Thanks to being in law school and having finals over the past few weeks, I have not had the chance to tackle a few issues that have stuck in my craw since the start of the playoffs. The first of those comes today: Some people (including a certain ESPN personality who has his picture on the front page but will remain nameless) have backed off their criticism of the Jason Kidd/Devin Harris trade because of the Mavs’ success in the playoffs.
To them, I ask one simple question: Why?
The entire criticism of the trade, as made by a multitude of media members as well as lowly bloggers like myself, still holds completely true, if not more than it was at the time of the trade. What the Mavericks did was wound their future chances to improve a team that had no chance of winning a title in the immediate. It would be hard to find people who thought that Harris for Kidd would make the Mavericks worse in the short term, mostly because that makes no sense. As a Bay Area resident nearly my entire life, there are not many people who have worshipped at the Kidd altar as long as yours truly. He is a phenominal player with elite court vision, passing ability, and one of the rare PG’s who can effectively manage the egos on a top team on the floor. That said, there was and is no chance in hell that he makes the Mavs into even a top 2 team in the Western Conference, much less the NBA. Their 6-seed this year provides as good of evidence as any out there, and injuries do not provide a fair excuse considering the multitude of injuries the other top teams (LA, Portland, and Houston, just to name a few) suffered.
As such, we are left with the exact same question that lingered then: Why give up the PG of the future for moving from a 7/8 seed to a 6/5 seed? Devin Harris is unquestionably underpaid and is easily a starting-level PG even if you discount his stats this year with the fact that the Lawrence Frank system inflated them. Furthermore, Dallas gave up two unprotected #1’s- the first of these produced Ryan Anderson, who should be a rotation player for New Jersey, and the 2nd is an unprotected 1st for 2010, and who knows where Dallas will be then. Hell, there’s a chance Dallas is a lottery team next season, particularly if Kidd leaves, which is a possibility though not probable.

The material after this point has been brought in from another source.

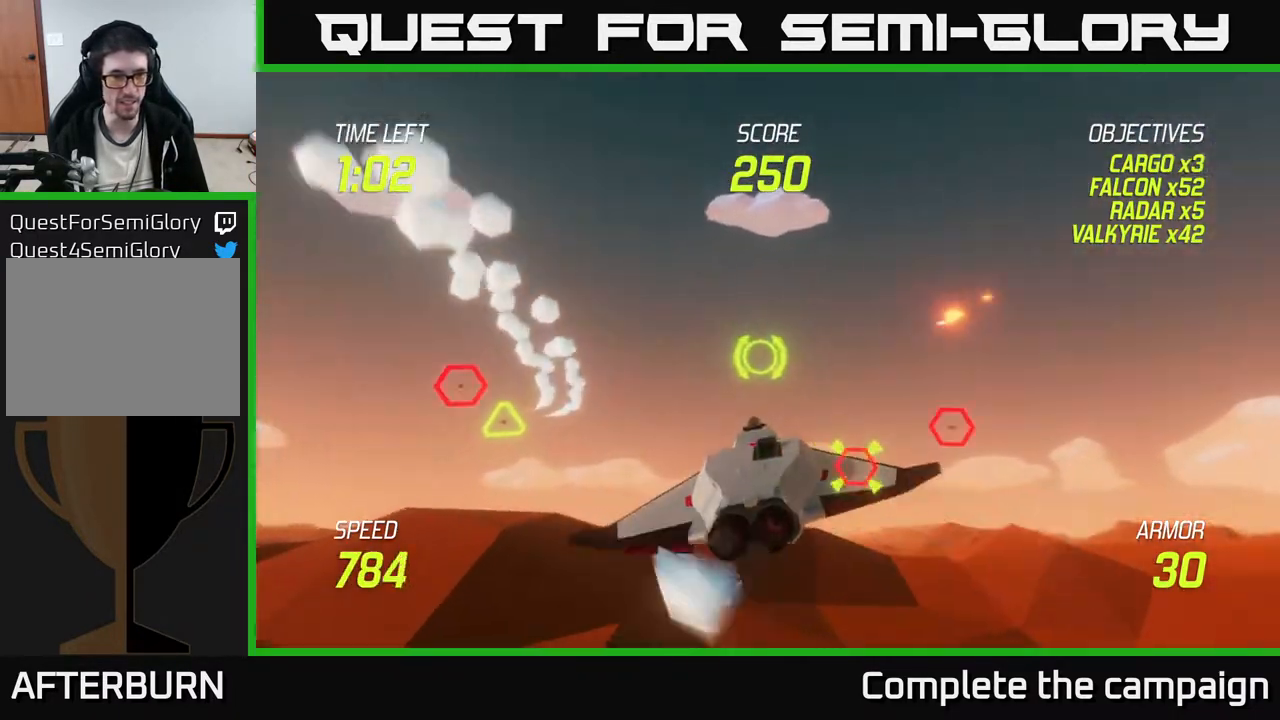
{"buttons": ["R2"], "left_stick": "left", "events": [[100, "R2", "down"], [117, "left_stick", "up-left"], [267, "R2", "up"], [433, "R2", "down"], [450, "left_stick", "left"]]}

The “cap space” argument fails miserably too, since the only way the Mavs will have cap space is if they don’t have a starting PG on roster, since Dirk, Terry, Carroll, and the other guys on roster take up enough cap that even Dampier coming off the books won’t make them a player in the 2010 boom unless Kidd goes elsewhere or they dump Josh Howard. While it is true that bringing Chris Bosh home has a great deal of cachet (even if he is a terrible fit with Dirk), the slight chance of that is not worth giving up on the PG of the future and two first rounders, especially when they did not and do not have a replacement in line.
The Mavericks’ decision to trade Devin Harris and two 1st’s for Jason Kidd was fatally short-sighted then and is now. And anyone who changes their mind on that should explain why they did so.